Sam Ball
- Sam Ball, 1970

No. 73
- Position: Offensive tackle

Personal information
- Born: June 1, 1944 Henderson, Kentucky, U.S.
- Died: October 30, 2023 (aged 79) Henderson, Kentucky, U.S.
- Listed height: 6 ft 4 in (1.93 m)
- Listed weight: 250 lb (113 kg)

Career information
- High school: Henderson County (KY)
- College: Kentucky (1962-1965)
- NFL draft: 1966 (1st round, 15th overall pick)
- AFL draft: 1966 (2nd round, 14th overall pick)

Career history
- Baltimore Colts (1966–1970);

Awards and highlights
- Super Bowl champion (V); NFL champion (1968); Consensus All-American (1965); First-team All-SEC (1965);

Career NFL statistics
- Games played: 61
- Games started: 42
- Fumble recoveries: 2
- Stats at Pro Football Reference

= Sam Ball =

American football player (1944–2023)

Samuel Davis Ball (June 1, 1944 – October 30, 2023) was an American professional football player who was an offensive lineman for the Baltimore Colts of the National Football League (NFL) from 1966 through 1970. During that span, he appeared in Super Bowl III and Super Bowl V for the Colts. He played college football at Kentucky.

==Early life==
Sam Ball was born on June 1, 1944, in Henderson, Kentucky. He was a four-year starter at Henderson County High School where the Colonels posted a 32–2–2 record during his tenure.

==College career==
Ball enrolled at University of Kentucky in 1962, played on the freshman team his first year because then NCAA rules that didn't allow freshmen to play on the varsity teams. He was a three-year letterman under Coach Charlie Bradshaw. As a senior, he earned All-SEC First-Team and
All-America First-Team honors.

==Professional career==
In the 1966 NFL draft, Ball was selected by the Baltimore Colts in the first round with the 15th overall pick. Ball was also drafted in the 1966 AFL draft by the New York Jets in the 2nd round, 14th overall. Ball chose to play with the Colts.

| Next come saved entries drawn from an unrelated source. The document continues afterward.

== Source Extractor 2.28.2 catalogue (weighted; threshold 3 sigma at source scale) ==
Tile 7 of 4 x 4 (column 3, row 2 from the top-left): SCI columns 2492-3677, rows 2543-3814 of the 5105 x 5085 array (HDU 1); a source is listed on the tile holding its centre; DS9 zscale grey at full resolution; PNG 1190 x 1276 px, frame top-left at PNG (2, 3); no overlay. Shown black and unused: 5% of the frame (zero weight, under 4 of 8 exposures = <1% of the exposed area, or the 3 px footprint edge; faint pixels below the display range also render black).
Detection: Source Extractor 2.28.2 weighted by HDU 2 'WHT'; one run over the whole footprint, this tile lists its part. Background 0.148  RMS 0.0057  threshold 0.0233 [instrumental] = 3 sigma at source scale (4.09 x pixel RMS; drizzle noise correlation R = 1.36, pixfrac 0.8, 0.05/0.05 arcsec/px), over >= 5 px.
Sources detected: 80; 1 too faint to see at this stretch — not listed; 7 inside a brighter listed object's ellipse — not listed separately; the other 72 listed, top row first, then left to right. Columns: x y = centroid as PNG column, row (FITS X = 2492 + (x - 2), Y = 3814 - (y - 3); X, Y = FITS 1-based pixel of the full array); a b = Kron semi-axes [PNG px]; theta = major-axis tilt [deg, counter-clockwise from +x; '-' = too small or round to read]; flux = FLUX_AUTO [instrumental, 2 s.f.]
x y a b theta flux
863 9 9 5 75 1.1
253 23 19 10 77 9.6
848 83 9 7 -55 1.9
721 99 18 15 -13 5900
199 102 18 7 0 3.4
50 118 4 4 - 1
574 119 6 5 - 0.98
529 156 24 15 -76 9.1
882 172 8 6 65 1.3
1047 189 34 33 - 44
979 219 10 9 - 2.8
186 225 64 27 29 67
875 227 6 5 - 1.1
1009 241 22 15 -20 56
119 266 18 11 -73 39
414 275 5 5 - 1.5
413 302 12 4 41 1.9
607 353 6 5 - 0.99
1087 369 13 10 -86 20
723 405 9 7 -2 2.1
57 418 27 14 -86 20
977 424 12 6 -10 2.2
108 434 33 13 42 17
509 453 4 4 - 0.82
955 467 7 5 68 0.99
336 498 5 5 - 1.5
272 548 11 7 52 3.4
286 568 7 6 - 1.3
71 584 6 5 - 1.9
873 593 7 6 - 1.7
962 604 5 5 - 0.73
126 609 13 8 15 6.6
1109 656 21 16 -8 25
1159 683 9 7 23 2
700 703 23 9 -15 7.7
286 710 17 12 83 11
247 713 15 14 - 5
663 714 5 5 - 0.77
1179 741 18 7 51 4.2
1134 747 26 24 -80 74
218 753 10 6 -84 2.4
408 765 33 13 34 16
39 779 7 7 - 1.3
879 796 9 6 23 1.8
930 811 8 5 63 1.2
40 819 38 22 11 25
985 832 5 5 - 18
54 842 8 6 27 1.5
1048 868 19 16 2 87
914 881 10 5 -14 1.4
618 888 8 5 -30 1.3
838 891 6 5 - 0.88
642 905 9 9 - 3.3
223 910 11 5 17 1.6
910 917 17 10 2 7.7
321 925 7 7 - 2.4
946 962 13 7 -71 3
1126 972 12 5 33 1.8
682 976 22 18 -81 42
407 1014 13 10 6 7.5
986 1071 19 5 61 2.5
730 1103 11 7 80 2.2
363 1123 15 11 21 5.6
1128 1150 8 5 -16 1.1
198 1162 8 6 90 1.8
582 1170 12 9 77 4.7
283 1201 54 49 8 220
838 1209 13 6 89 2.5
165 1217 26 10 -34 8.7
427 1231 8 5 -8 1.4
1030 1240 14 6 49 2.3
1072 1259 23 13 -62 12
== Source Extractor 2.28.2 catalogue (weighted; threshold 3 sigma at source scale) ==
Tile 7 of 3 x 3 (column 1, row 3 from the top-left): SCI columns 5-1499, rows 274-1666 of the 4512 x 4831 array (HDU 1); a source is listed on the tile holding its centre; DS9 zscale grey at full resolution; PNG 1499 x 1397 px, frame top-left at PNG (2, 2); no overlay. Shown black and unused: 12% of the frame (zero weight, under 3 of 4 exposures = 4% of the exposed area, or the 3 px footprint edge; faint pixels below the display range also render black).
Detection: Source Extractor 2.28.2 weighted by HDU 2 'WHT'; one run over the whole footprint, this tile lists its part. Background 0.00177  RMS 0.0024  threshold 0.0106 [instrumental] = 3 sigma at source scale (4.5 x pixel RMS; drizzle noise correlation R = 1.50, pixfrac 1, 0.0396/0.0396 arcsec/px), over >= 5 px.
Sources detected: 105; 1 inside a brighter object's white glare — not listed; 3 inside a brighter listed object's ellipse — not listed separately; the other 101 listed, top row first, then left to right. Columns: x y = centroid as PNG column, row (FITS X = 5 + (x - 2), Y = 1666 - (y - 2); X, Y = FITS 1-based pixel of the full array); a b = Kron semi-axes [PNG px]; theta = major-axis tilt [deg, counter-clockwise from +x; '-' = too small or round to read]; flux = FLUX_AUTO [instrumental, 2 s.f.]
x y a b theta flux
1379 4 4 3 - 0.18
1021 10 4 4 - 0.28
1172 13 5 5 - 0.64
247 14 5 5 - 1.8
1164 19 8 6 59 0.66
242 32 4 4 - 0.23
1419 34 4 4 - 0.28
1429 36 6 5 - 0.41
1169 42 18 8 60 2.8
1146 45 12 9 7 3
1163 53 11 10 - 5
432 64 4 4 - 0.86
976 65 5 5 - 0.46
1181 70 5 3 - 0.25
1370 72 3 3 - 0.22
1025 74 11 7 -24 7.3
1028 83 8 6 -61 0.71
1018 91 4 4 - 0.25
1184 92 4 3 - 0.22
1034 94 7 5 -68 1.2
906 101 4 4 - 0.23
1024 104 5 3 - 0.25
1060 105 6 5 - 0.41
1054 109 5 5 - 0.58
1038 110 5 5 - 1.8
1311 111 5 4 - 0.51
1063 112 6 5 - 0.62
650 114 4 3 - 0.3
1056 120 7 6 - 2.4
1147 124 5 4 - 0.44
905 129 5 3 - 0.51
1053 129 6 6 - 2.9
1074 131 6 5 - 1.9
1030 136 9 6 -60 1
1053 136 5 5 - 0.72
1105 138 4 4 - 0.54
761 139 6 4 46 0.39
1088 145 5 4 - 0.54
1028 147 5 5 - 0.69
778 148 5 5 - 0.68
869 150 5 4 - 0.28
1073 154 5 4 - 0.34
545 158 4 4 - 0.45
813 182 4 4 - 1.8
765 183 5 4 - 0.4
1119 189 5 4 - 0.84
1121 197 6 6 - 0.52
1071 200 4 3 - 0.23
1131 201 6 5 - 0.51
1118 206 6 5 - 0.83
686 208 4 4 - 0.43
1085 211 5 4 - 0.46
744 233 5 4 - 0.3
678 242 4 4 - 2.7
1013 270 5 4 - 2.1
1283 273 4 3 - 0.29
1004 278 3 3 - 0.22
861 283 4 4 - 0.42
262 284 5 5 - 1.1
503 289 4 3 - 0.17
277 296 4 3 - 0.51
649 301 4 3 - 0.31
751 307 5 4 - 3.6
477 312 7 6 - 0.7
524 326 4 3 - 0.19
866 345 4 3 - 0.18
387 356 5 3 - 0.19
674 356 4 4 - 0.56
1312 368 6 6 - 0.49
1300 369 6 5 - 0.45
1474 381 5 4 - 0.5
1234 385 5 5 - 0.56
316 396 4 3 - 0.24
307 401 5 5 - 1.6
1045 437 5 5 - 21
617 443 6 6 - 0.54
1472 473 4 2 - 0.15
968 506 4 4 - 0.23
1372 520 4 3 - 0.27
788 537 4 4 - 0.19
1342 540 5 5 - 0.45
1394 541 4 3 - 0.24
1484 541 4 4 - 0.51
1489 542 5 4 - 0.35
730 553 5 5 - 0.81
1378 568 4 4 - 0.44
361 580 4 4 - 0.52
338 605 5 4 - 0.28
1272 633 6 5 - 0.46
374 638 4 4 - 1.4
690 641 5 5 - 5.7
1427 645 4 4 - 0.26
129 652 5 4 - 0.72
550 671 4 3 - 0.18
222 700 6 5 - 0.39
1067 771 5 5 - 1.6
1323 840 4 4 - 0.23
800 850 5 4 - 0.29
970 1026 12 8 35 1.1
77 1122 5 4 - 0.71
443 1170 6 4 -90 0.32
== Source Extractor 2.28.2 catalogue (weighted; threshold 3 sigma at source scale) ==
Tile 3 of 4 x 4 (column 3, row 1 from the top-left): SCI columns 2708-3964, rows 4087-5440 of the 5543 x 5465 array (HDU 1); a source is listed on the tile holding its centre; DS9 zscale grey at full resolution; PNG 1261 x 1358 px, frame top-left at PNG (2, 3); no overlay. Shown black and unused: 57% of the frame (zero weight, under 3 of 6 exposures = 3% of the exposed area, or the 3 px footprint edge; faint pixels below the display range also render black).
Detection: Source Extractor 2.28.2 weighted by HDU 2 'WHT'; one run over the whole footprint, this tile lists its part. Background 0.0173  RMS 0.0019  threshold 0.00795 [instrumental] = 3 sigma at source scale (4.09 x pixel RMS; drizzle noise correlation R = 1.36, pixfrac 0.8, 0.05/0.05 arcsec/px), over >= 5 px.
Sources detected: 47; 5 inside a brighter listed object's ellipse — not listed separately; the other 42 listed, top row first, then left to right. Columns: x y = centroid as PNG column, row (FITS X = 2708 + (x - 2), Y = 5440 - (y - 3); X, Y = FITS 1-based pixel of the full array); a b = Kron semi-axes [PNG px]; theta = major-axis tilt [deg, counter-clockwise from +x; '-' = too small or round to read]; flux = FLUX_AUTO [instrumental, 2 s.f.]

Ball saw limited playing time as a rookie in 1966, making appearances in seven games. He earned a starting role the next year, which he maintained for most of his career.

In the 1968 season, the Colts won the NFL Championship before losing to the Jets in Super Bowl III. In 1970, Ball was a member of the Colts' Super Bowl V winning team, which was his last professional football game.

==Post-football life==
Ball returned to Henderson, Kentucky after retiring from professional football. He was a seed salesman, ran a cattle ranch, and was served as a motivational speaker.

==Death and legacy==
Ball died in Henderson, Kentucky, on October 30, 2023, at the age of 79.